We're using Java 1.4, JUnit 1.7.1, Mockito 1.8.0

package picasso.utils.retriever;

import static org.mockito.Matchers.any;
import static org.mockito.Mockito.doAnswer;
import static org.mockito.Mockito.mock;
import static org.mockito.Mockito.when;
import junit.framework.TestCase;

import org.mockito.invocation.InvocationOnMock;
import org.mockito.stubbing.Answer;

public class ReproduceProblemTest extends TestCase
{
    class MyClass
    {
        public String getName(String name)
        {
            return name;
        }
    }

    MyClass myClassMock = mock(MyClass.class);

    public void testWorks()
    {
        setupSessionWorks();
        setupSessionWorks();
    }

    public void testBroken()
    {
        setupSessionBroken();
        setupSessionBroken();
    }

    public void testBrokenWorks()
    {
        setupSessionBroken();
        setupSessionWorks();
    }

    public void testWorksBroken()
    {
        setupSessionWorks();
        setupSessionBroken();
    }

    void setupSessionWorks()
    {
        doAnswer(new Answer()
        {
            public Object answer(InvocationOnMock invocation)
            {
                assertNotNull(invocation.getArguments()[0]);
                return null;
            }
        }).when(myClassMock).getName(any(String.class));
    }

    void setupSessionBroken()
    {
        when(myClassMock.getName(any(String.class))).thenAnswer(new Answer()
        {
            public Object answer(InvocationOnMock invocation)
            {
                assertNotNull(invocation.getArguments()[0]);
                return null;
            }
        });
    }
}

Original issue reported on code.google.com by leemil...@gmail.com on 9 Sep 2009 at 11:03

GoogleCodeExporter commented 8 years ago
Hi,

This is working as designed and I do believe it worked the same way in 1.7 (am I
wrong ? :)

You have to know that:

1. There is a difference between doReturn() and when(). when() actually invokes 
the
method so any previous stubbing will be activated at the moment you do when(). 
This
is a trade off of the mocking syntax Mockito uses.
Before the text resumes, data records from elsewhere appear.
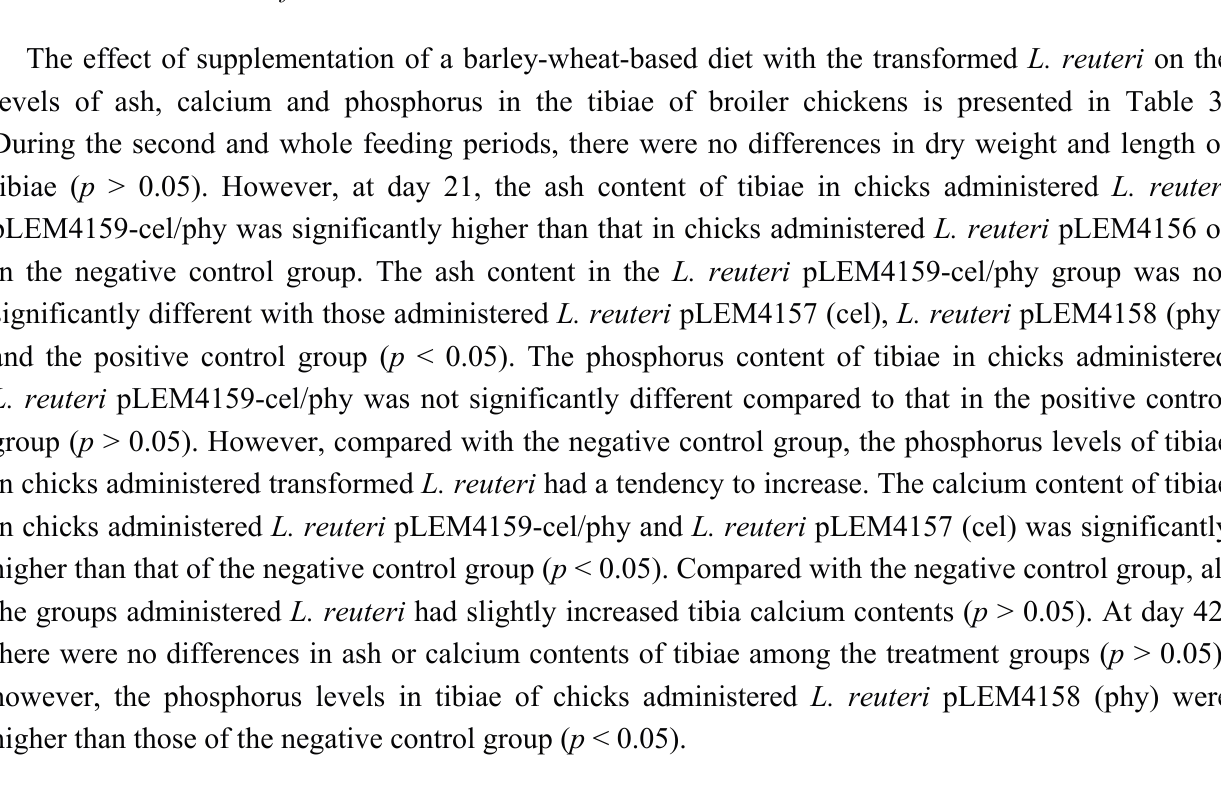
Table 3. Effects of transformed L. reuteri strain supplementation on tibia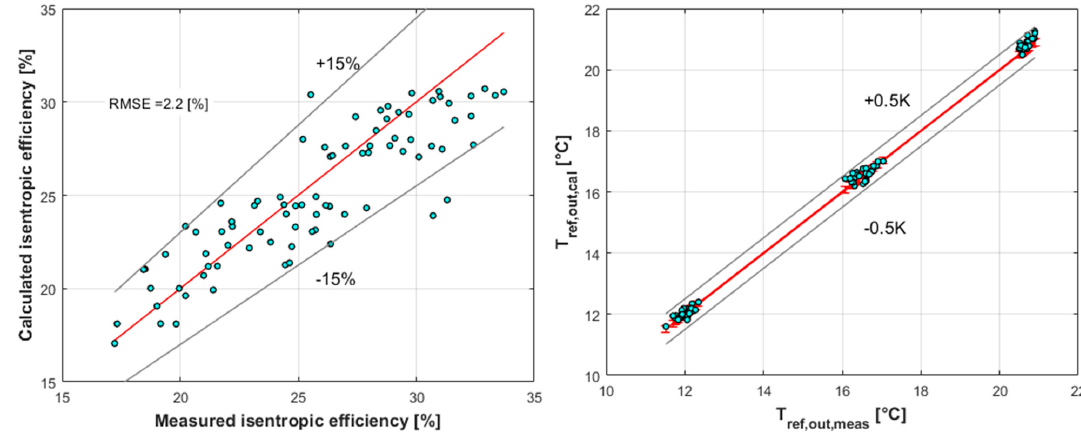
Figure 14. Measured and calculated pump isentropic efficiency ( left ) and discharge temperatures ( right ).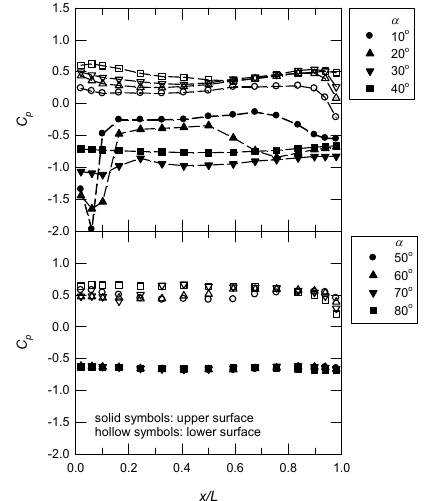
◦ . Appl. Sci. 2019 , 9 , x FOR PEER REVIEW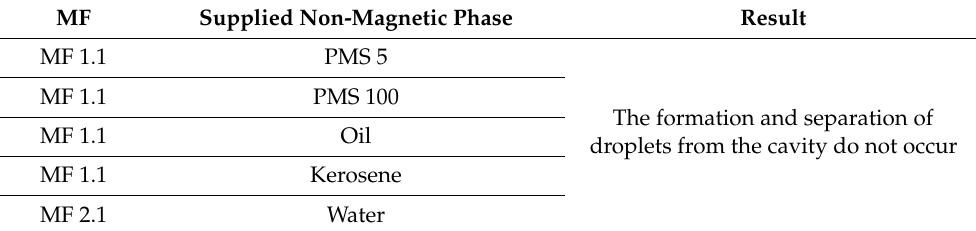
Table 3. Results of Experiment No.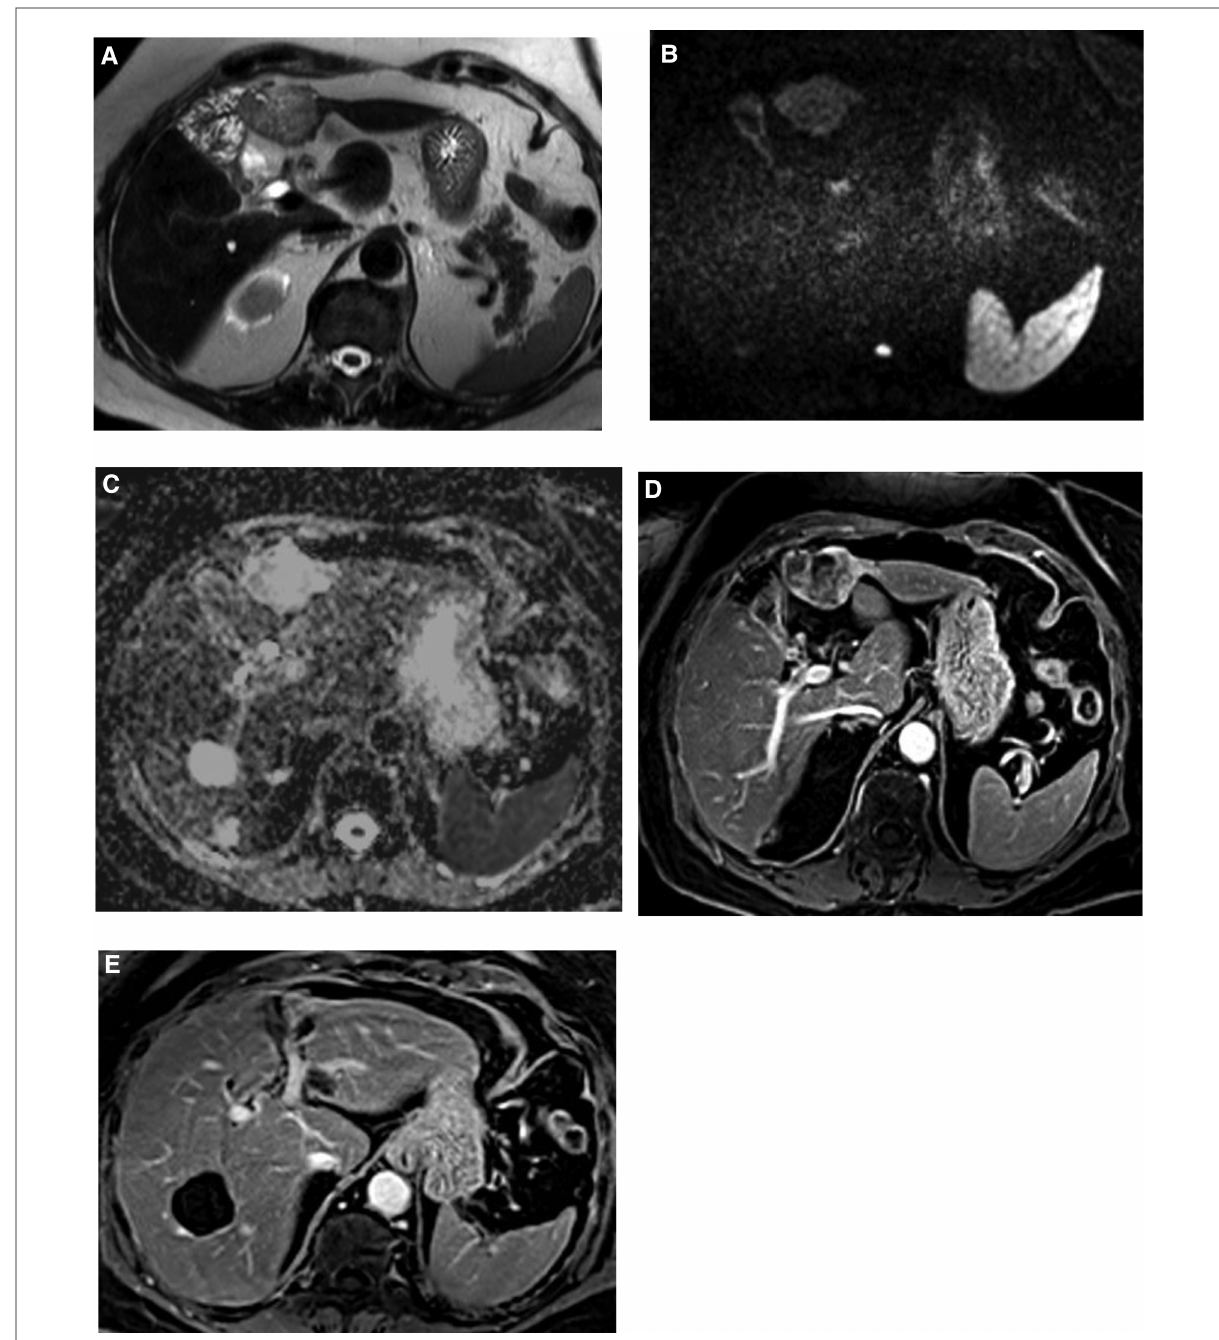
FIGURE 1 MRI images. Focal oval lesion straddling segments III and IVb showing sharp contours, heterogeneously high signal in T2 ( A ) and in diffusion- weighted imaging ( B ) corresponding to heterogeneous hypersignal on ADC map ( C ). Irregular and globally hypoenhancing behavior on T1 portal venous phase ( D ). ( E ) The lesion was located inferiorly to segmental left portal bifurcation, displaying a contact with the segmental branch for segment III without any major distortion or in fi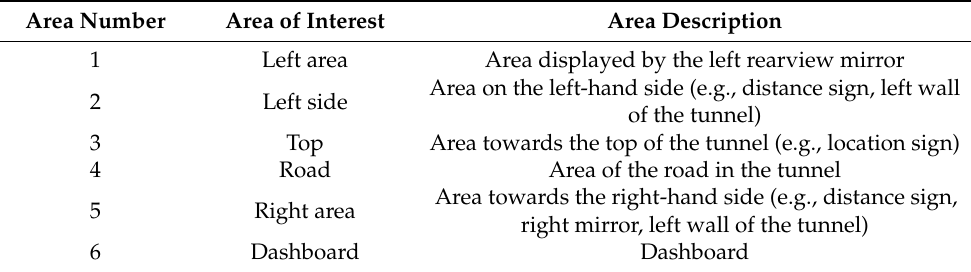
Table 2. Classification of gaze targets in each area.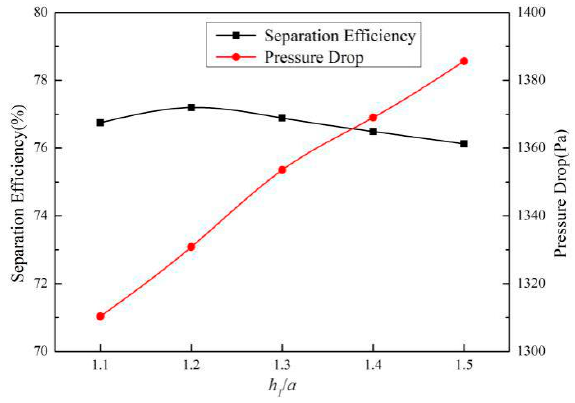
/ a ) on e ffi ciency and pressure 1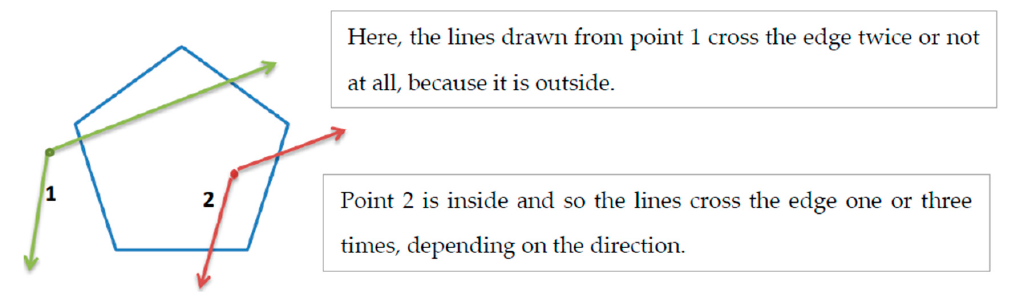
Figure 2. The principle of the point in polygon algorithm.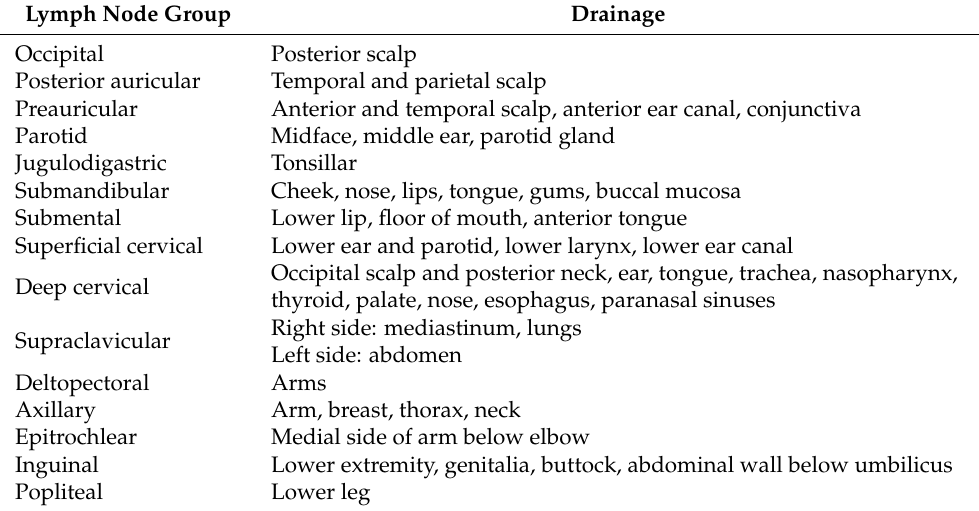
Table 2. Lymph nodes and their drainage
2. All argument matchers (like any()) always return nulls. Therefore in this 
case:

setupSessionWorks();
setupSessionBroken();

invocation.getArguments()[0] is null

If you guys are doing some complex stubbing I suggest to use doReturn() as it 
is a
tiny bit safer (but less readable...)

Original comment by szcze...@gmail.com on 12 Sep 2009 at 6:04

GoogleCodeExporter commented 8 years ago
Hi, I am able to reproduce it and I'm working on it.

Original comment by szcze...@gmail.com on 15 Sep 2009 at 8:38

GoogleCodeExporter commented 8 years ago
I see now. It's all because we changed the behavior of any() matcher in release 
1.8.0
(see issue 73)

So, generally those nulls will be there. In order to avoid NPEs, either use
doReturn/doAnswer or use isA() matcher instead of any() matcher. 

You're probably curious why the matcher matters, right? OK, so isA() matcher 
does not
allow nulls. Calling any matcher creation methods (like any()) will return 
null. This
all together makes mockito not use the previous stubbing when you call when() 
for the
second time. It's hard to explain but those are hardcore gotchas pretty much 
related
to how the mocking syntax is implemented.